With the growing profile of women’s sport in Australia, it has become an easy target for those uncomfortable with its growth.
The most strident criticism, most recently, has been directed at the AFLW where comparisons have been with the male equivalent, the AFL.
A Melbourne commentator writing in the Herald Sun claimed: “Senior high school boys’ football is better to watch”. The same commentator questioned the government funding provided to the women’s game.
The comments followed the score line in the AFLW game between GWS and Adelaide. Adelaide kicked 15 goals to the Giants’ one behind.
The writer also referenced the game between Richmond and Brisbane, with a combined three goals between them.
He also went on to say there would be a Royal Commission if a similar situation happened in the senior men’s AFL. The commentator failed to point out some of the clear inequities between the AFLW and the AFL.
Despite this, there is a constant comparison with the men’s competitions among some commentators of the sport.
Missed by critics of the AFLW is the fact that many women’s sporting competitions are fledgling in terms of full-time, paid team members and staff. This is despite women’s Australian Rules Football having a strong history dating back to 1915.
Yet women’s football does not share a history of access to community-based, weekend competitions for kids and adults like the men’s game. We see it now, but it is a recent phenomenon.

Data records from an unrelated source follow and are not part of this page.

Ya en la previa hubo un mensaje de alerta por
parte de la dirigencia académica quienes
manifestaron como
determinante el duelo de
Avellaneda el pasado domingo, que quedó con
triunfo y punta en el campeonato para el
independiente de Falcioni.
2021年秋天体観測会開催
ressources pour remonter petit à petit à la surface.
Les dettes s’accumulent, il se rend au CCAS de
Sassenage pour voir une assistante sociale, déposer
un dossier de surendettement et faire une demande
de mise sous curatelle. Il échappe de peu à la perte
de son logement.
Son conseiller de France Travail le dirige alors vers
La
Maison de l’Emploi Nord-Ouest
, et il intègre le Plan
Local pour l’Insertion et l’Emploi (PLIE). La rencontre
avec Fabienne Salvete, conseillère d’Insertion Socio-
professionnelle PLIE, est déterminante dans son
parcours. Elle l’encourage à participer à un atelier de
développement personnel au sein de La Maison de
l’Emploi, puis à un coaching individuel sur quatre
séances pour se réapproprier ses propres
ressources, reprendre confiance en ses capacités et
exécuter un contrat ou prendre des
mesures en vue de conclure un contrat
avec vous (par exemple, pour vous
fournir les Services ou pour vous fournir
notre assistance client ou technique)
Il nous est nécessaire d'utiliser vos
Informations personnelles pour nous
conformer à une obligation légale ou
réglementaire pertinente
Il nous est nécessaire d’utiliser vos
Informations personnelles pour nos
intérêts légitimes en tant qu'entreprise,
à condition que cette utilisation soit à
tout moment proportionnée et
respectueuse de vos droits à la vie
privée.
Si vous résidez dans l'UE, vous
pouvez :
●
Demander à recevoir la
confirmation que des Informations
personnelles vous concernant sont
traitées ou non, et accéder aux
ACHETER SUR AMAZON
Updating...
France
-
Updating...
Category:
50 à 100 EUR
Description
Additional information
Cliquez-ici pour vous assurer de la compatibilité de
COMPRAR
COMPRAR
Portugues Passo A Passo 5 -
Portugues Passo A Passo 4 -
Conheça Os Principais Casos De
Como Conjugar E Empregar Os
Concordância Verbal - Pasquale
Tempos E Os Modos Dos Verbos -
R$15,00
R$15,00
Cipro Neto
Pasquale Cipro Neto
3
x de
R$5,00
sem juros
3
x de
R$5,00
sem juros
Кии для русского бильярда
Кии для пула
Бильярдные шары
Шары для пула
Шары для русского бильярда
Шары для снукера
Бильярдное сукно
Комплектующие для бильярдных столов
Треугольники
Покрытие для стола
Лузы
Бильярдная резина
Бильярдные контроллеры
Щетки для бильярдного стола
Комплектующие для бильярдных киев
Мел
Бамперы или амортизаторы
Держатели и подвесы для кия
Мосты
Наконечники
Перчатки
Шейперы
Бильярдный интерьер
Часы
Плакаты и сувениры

Critics also fail to compare the pay packets. Almost all women playing in the AFLW are earning their living elsewhere. Even with the recent increase in salary for AFLW players, the pay packet is considerably less than their male counterparts.

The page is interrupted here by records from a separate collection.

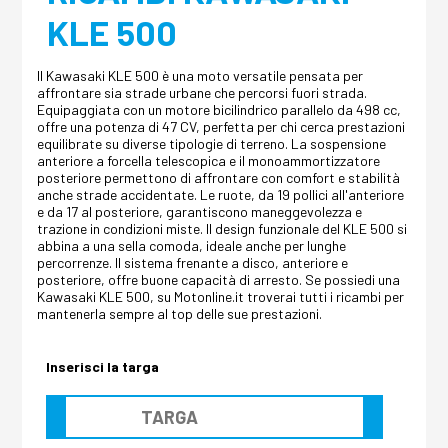
KLE 500
Il Kawasaki KLE 500 è una moto versatile pensata per
affrontare sia strade urbane che percorsi fuori strada.
Equipaggiata con un motore bicilindrico parallelo da 498 cc,
offre una potenza di 47 CV, perfetta per chi cerca prestazioni
equilibrate su diverse tipologie di terreno. La sospensione
anteriore a forcella telescopica e il monoammortizzatore
posteriore permettono di affrontare con comfort e stabilità
anche strade accidentate. Le ruote, da 19 pollici all'anteriore
e da 17 al posteriore, garantiscono maneggevolezza e
trazione in condizioni miste. Il design funzionale del KLE 500 si
abbina a una sella comoda, ideale anche per lunghe
percorrenze. Il sistema frenante a disco, anteriore e
posteriore, offre buone capacità di arresto. Se possiedi una
Kawasaki KLE 500, su Motonline.it troverai tutti i ricambi per
mantenerla sempre al top delle sue prestazioni.
Inserisci la targa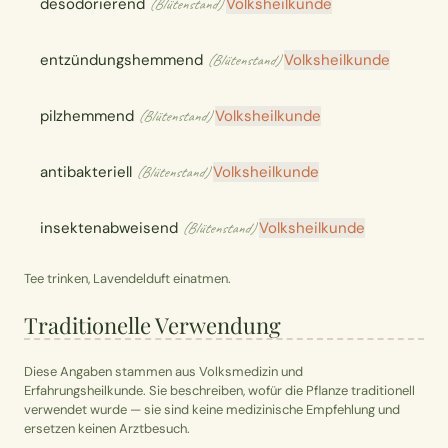
desodorierend
Volksheilkunde
(Blütenstand)
entzündungshemmend
Volksheilkunde
(Blütenstand)
pilzhemmend
Volksheilkunde
(Blütenstand)
antibakteriell
Volksheilkunde
(Blütenstand)
insektenabweisend
Volksheilkunde
(Blütenstand)
Tee trinken, Lavendelduft einatmen.
Traditionelle Verwendung
Diese Angaben stammen aus Volksmedizin und
Erfahrungsheilkunde. Sie beschreiben, wofür die Pflanze traditionell
verwendet wurde — sie sind keine medizinische Empfehlung und
ersetzen keinen Arztbesuch.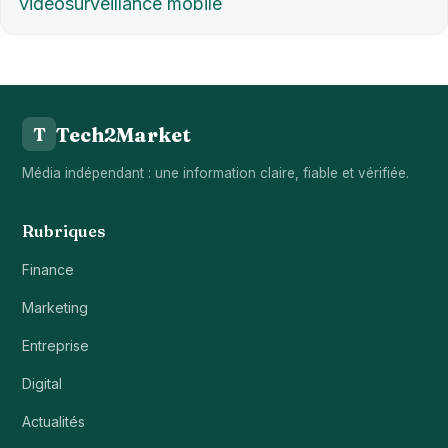
vidéosurveillance mobile
Tech2Market
T
Média indépendant : une information claire, fiable et vérifiée.
Rubriques
Finance
Marketing
Entreprise
Digital
Actualités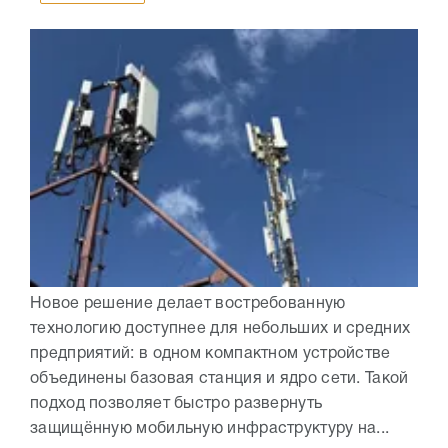
Новое решение делает востребованную
технологию доступнее для небольших и средних
предприятий: в одном компактном устройстве
объединены базовая станция и ядро сети. Такой
подход позволяет быстро развернуть
защищённую мобильную инфраструктуру на...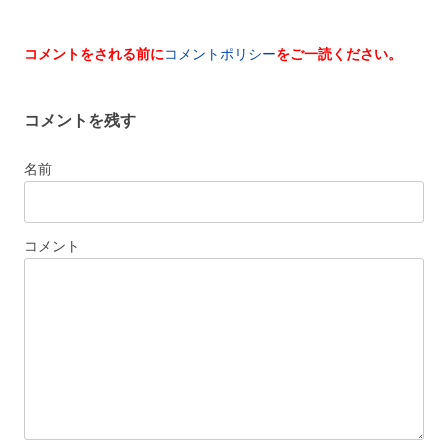
コメントをされる前に
コメントポリシー
をご一読ください。
コメントを残す
名前
コメント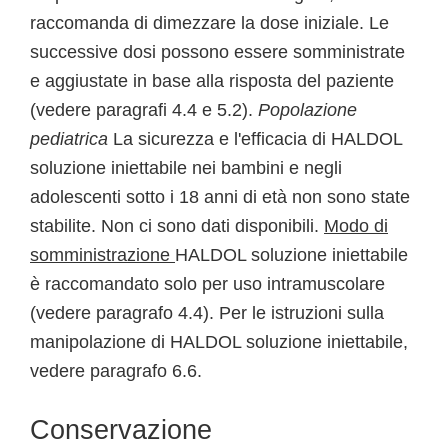
raccomanda di dimezzare la dose iniziale. Le
successive dosi possono essere somministrate
e aggiustate in base alla risposta del paziente
(vedere paragrafi 4.4 e 5.2).
Popolazione
pediatrica
La sicurezza e l'efficacia di HALDOL
soluzione iniettabile nei bambini e negli
adolescenti sotto i 18 anni di età non sono state
stabilite. Non ci sono dati disponibili.
Modo di
somministrazione
HALDOL soluzione iniettabile
è raccomandato solo per uso intramuscolare
(vedere paragrafo 4.4). Per le istruzioni sulla
manipolazione di HALDOL soluzione iniettabile,
vedere paragrafo 6.6.
Conservazione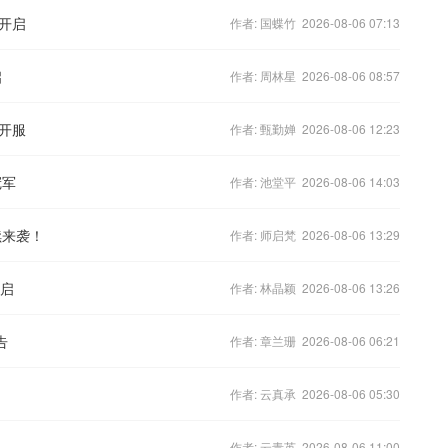
爆开启
作者: 国蝶竹 2026-08-06 07:13
启
作者: 周林星 2026-08-06 08:57
”开服
作者: 甄勤婵 2026-08-06 12:23
冠军
作者: 池堂平 2026-08-06 14:03
续来袭！
作者: 师启梵 2026-08-06 13:29
开启
作者: 林晶颖 2026-08-06 13:26
告
作者: 章兰珊 2026-08-06 06:21
作者: 云真承 2026-08-06 05:30
作者: 云青英 2026-08-06 11:00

Surely encouragement would be more productive than the onslaught of criticism. The game needs to grow so that more young women have the opportunity to play.
We had similar criticism when other women’s sports were beginning to gain a profile.
Questions were raised about the shortening of the boundaries in women’s cricket.
There has been debate about women receiving equal prize money to men when they only play the best of three sets in Grand Slam tennis.
There will be differences between some women’s and men’s sports because of physiological differences, but this doesn’t impact in any way on the spectacle of the sport nor the effort, talent or challenges faced by the competitors.
Surely you would not turn away from watching the world’s best in a women’s 100-metre track race simply because the 100 metres world record for women is 10.49 seconds, while the men’s is 9.58 seconds?
A comparison of world records historically for men and women in both the 100 metres track and 100 metres swim show that women’s times have improved more rapidly when compared with men’s times. Could this be because these sports are becoming more egalitarian over time?
Yet despite this, the comparison between male and female sport is reasonably meaningless. What is important is the competition itself and the performance that athletes bring to the competition – the effort, the talent on show, and the emotion and anticipation surrounding the event.
Even the language of women’s sport is often viewed in relation to men. This is seen in the term ‘NRLW’ which has an equivalent with ‘NRLM’, with ‘M’ representing ‘men’. The use of NRLW assumes that the game is secondary to the NRL, which it isn’t. It is a competition in its own right and is not secondary to the NRL.
Another example comes from the NRL grand finals on the weekend, where some commentators treated the NRLW grand final as a curtain-raiser to the men’s grand final. Instead, each game should be considered in terms of the merits of the game itself.
As it turned out, the NRLW grand final between Newcastle and Parramatta was a great spectacle and the Eels-Panthers grand final was a one-sided affair. And that’s sport. Sometimes games are great cliff-hangers and other times the games are one-sided. That’s why the comparison between men’s games and women’s games is meaningless.
The point remains, whatever the circumstances and whatever the score line, women’s sport deserves greater respect.